ODTÜ'nün Van depremi raporu açıklandı

Orta Doğu Teknik Üniversitesi Deprem Mühendisliği Araştırma Merkezi (ODTÜ-DMAM) araştırmacılarının, 23 Ekim 2011'de meydana gelen Van Depremi ile ilgili saha çalışmasında, yapısal hasarların bina kat sayısıyla olan ilişkisine dikkat çekildi.

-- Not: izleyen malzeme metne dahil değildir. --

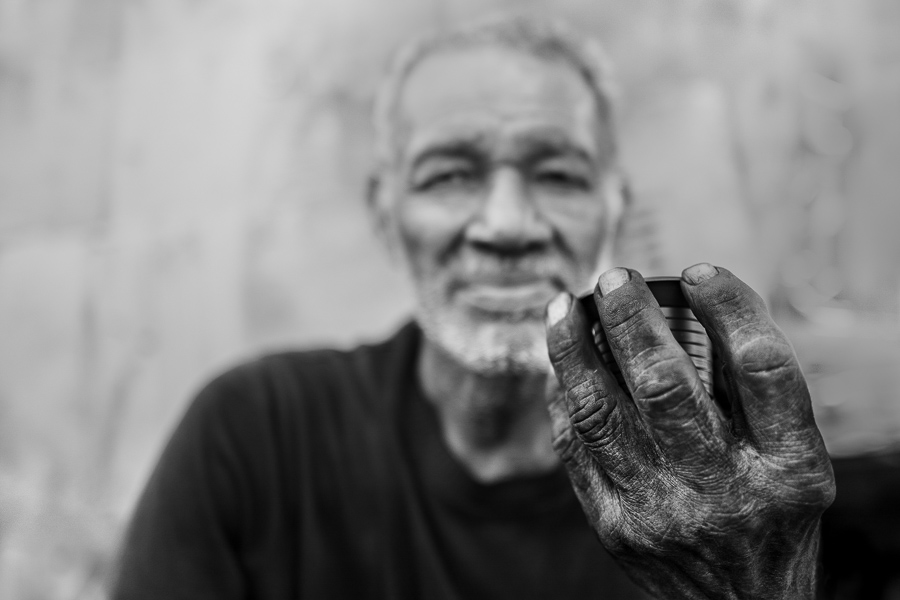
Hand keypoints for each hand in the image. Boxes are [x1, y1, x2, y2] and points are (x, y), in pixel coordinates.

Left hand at [544, 265, 834, 598]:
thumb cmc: (771, 514)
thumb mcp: (795, 459)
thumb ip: (755, 394)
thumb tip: (689, 306)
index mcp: (788, 467)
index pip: (760, 368)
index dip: (731, 307)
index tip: (699, 270)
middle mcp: (724, 490)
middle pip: (666, 384)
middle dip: (631, 319)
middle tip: (613, 277)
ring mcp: (662, 511)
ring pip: (600, 412)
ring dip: (574, 349)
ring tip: (563, 305)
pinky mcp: (614, 526)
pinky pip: (575, 447)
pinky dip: (564, 398)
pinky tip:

ODTÜnün Van depremi raporu açıklandı
26 Kasım 2011 Cumartesi 12:10 tarihinde eklendi, 2.037 kez okundu.

 

"Van Depremi Sismik ve Yapısal Hasara İlişkin Saha Gözlemleri" başlıklı rapora göre, 23 Ekim'de meydana gelen 7,2 büyüklüğündeki Van Depremi, 1999 Kocaeli (Mw 7,6) ve Düzce (Mw 7,1) depremleriyle beraber yer ivmesi kayıtları alınmış ülkedeki ilk 3 büyük deprem arasına girdi. Rapordaki bazı tespitler şöyle: 
     
"Gözlemlenen yapısal hasarlar bina kat sayısıyla ilişkili. Van ve Erciş ilçe merkezlerinde 5-7 katlı betonarme binalar hasar yoğunluğu açısından ağırlığı oluşturuyor. Orta yükseklikteki perdesiz betonarme çerçeve sistemlerinin deprem performansı açısından ülkemizde en kırılgan yapı türleri olduğu Van Depremi ile bir kez daha teyit edilmiştir. Bu durum, özellikle konut olarak kullanılan bu tip yapıların gerekli mühendislik ve kontrol hizmeti alamamasından kaynaklanıyor. 
     
İncelenen binaların pek çoğunda tasarım ve detay yetersizliği mevcut. Pek çok yapıda kirişlerin düz donatılarının kolonlardan sıyrıldığı tespit edildi. 
     
Yapılardaki tasarım ve imalat kalitesizliği, yapı denetim mekanizmasının işleyişindeki aksaklıklar, deprem tarafından bir kez daha ortaya çıkarılan önemli unsurlar. Denetlenemeyen ortamlarda yapılan tasarım ve imalat, yapısal hasarın artmasında önemli rol oynadı. 
     
İncelemeler esnasında ortaya çıkan en önemli bulgulardan biri tuğla dolgu duvarların yapı sistemlerinin davranışı üzerinde oynayabildiği belirleyici rolü. Dolgu duvarlar yapıya ciddi rijitlik (kuvvet etkisi altında şeklini değiştirmeyen, formunu koruyan) kazandırmakta olup düzlemleri içinde kaldıkları müddetçe yapının kat ötelemelerini sınırlayabilmektedir. Ancak bazı durumlarda düzlem dışı göçerek bina davranışını ani olarak değiştirebilmektedir. 
     
Bu bağlamda yeni binalarda dolgu duvar yapımı, montajı ve çerçeve sistemle olan ilişkisi acilen ele alınmalı. Mevcut binalarda ise çerçeve içerisindeki dolgu duvarların düzlem içi ve düzlem dışı davranış etkileşimleri bilimsel çalışmalarla irdelenmeli. 
     
Kırsal alanda yapılan çalışmalarda Van Depremi sonucu pek çok yerde şev stabilitesi ve sıvılaşma problemleri gözlenmiştir. Bu tip problemlerin gözlendiği sahaların kırsal yerleşim alanlarına yakın olmaları durumunda kırsal bölgelerde belirlenen hasarın artmasına sebep olma ihtimalleri yüksektir. Bu sonuç, kırsal yerleşim bölgelerinin yer seçiminde, depremin neden olabileceği bu tip yüzey deformasyonlarının olabilme ihtimalinin dikkate alınması gerektiğinin bir işaretidir."